Some Platonists use the term “ontological commitment” as the basis for their version of an indispensability argument. Trying to pin down what Platonists actually mean by the term “ontological commitment” is rather like trying to find the pot of gold at the end of a rainbow. There are definitions that refer to ontological commitment as simply referring to some things according to a different definition than the conventional definition, the classic example being legal jargon where a “person” may actually mean an actual person or it can also mean an organization.

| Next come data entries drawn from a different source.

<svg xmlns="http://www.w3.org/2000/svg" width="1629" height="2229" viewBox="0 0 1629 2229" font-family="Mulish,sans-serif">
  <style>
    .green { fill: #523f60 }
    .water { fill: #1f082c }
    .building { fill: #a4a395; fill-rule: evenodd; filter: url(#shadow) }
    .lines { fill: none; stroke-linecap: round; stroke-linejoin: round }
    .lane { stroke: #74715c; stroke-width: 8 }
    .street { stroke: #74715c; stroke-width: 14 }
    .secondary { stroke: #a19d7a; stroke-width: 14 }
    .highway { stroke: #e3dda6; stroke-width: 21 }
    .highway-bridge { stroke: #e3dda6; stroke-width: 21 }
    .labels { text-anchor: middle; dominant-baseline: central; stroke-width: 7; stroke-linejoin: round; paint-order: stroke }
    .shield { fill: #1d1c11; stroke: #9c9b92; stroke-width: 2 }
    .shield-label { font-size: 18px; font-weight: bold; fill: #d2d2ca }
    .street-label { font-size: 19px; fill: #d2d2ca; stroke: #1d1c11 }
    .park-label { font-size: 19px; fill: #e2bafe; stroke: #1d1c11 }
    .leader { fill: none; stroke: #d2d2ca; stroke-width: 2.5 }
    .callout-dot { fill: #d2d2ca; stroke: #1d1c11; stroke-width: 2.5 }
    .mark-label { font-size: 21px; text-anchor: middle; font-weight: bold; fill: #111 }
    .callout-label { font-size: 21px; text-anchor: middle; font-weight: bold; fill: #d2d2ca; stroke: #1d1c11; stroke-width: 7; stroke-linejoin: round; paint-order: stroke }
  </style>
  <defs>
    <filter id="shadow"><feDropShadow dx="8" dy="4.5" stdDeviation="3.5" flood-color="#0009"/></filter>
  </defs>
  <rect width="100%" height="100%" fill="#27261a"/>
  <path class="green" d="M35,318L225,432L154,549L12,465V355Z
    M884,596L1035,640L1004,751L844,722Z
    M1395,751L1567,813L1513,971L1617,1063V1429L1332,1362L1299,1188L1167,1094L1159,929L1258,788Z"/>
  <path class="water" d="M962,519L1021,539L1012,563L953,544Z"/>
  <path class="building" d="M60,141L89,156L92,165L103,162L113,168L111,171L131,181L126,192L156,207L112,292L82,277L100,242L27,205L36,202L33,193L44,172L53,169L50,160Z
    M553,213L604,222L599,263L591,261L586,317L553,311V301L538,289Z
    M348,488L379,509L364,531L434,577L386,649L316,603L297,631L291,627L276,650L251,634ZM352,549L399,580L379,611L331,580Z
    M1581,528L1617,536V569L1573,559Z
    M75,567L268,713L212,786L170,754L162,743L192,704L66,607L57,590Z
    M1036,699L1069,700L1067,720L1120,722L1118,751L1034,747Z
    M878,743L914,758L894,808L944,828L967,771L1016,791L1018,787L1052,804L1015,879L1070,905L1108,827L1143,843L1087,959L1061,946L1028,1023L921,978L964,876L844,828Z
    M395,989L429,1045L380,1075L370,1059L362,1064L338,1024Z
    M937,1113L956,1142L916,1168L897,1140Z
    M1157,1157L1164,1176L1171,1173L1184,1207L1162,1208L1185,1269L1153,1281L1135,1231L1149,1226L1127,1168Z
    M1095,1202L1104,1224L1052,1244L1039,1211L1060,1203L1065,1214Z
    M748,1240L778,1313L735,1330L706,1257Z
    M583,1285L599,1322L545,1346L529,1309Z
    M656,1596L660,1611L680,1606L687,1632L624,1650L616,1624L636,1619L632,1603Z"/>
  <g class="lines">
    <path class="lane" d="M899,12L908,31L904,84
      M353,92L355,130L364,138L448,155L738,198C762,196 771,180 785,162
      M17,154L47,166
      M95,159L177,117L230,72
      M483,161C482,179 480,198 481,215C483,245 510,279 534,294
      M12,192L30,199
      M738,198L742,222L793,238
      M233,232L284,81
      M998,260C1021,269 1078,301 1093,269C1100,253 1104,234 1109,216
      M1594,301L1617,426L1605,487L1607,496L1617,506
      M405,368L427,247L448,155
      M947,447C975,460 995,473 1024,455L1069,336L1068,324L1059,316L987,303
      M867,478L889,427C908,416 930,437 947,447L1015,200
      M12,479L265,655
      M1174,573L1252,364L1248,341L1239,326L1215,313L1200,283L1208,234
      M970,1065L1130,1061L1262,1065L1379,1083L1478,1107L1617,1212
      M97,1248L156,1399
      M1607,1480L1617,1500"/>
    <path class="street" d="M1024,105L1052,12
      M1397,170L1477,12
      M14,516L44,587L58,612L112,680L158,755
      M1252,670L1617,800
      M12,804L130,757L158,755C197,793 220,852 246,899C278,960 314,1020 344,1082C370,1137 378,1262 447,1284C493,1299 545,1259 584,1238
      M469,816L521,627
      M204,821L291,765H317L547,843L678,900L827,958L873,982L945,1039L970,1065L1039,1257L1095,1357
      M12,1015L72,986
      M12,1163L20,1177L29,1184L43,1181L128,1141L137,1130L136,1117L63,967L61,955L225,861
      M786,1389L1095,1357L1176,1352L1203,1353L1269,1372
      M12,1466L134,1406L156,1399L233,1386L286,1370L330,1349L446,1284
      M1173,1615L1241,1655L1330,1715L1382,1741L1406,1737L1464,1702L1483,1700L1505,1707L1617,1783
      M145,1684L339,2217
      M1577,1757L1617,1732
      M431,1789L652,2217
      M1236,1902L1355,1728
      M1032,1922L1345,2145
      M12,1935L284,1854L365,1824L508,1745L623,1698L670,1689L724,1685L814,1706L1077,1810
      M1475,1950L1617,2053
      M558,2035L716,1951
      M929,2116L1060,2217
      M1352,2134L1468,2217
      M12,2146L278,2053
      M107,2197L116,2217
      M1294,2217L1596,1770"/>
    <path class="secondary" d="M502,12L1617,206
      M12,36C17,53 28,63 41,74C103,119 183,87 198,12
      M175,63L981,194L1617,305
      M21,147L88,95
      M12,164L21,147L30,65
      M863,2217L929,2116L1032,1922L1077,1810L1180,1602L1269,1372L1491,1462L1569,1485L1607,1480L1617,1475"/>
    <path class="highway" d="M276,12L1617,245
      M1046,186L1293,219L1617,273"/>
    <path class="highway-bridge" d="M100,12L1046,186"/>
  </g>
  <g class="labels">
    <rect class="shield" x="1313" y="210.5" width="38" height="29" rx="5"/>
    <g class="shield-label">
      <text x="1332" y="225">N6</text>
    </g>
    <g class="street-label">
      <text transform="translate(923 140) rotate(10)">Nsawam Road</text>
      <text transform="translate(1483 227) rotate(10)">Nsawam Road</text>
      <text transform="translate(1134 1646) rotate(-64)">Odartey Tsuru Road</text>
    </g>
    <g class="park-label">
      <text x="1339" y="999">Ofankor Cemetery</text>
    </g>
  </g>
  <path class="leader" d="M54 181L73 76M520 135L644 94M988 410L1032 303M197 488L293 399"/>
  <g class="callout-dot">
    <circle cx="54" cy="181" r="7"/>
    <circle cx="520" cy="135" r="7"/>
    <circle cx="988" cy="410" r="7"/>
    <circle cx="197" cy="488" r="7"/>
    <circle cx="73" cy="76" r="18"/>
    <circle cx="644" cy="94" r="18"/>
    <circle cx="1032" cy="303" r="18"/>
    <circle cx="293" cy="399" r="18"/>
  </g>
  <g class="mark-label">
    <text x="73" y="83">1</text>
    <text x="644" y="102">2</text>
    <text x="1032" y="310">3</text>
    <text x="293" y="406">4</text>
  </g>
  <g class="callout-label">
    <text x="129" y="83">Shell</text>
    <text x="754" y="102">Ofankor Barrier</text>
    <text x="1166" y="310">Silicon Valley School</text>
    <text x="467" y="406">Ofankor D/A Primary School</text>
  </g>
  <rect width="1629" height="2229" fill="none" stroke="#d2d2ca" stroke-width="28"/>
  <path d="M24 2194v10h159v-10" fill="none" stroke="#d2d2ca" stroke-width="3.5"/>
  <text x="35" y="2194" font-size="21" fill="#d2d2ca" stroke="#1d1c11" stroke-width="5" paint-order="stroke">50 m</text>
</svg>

But that is not what Platonists want it to mean; they want the “ontological commitment” of a language to mean something along the lines of: “If the language can be interpreted as referring to objects then it is necessarily implying that those objects exist, and so if you use that language you are admitting that those objects actually exist.”

 

But of course, it would be absurdly circular to use that definition to try to prove that those objects exist. So you will find alternative definitions that try to evade that circularity. But whatever way the essence of that circularity is squeezed into an ill-fitting bottle by an attempt at a definition, the salient fact is that expressions of a language do not of themselves refer to objects. An expression of a language is merely a sequence of symbols. It is only by human convention that we agree that various words are to be associated with physical objects, where an initial ostensive physical gesture is required (an initial ostensively agreed isomorphism between the physical sequences of symbols of the language and other physical objects). In this way humans can agree that an expression of a language refers to a physical object. The language itself cannot create that association, the association is created by physical means outside of the language - if one were to show an alien, with no knowledge of human culture, sentences of human language that refer to physical objects, the alien cannot deduce what the expressions refer to.

 

The above applies for physical objects. On the other hand, if humans do not agree that certain words must be associated with imaginary non-physical objects that Platonists claim “exist” independently of any language, then no amount of pleading by a Platonist is going to prove such an association, and nor can any definition.

 

It might be the case that if one were to show the alien a selection of purely mathematical expressions, he might be able to deduce what the equivalent expressions are in his own mathematical language. This would not demonstrate that the human and the alien have both mystically gained the same knowledge of some type of non-physical objects, but it would suggest that the mathematics of both arose directly from empirical observations of the physical world. And the alien might be able to deduce what certain expressions of our language that describe things at the atomic and sub-atomic scales mean. But why would that imply that both humans and the alien are describing some sort of non-physical entities? Surely it would simply mean that at a fundamental level, the descriptions of real physical things are going to be similar simply because there is less room for ambiguity in the descriptions?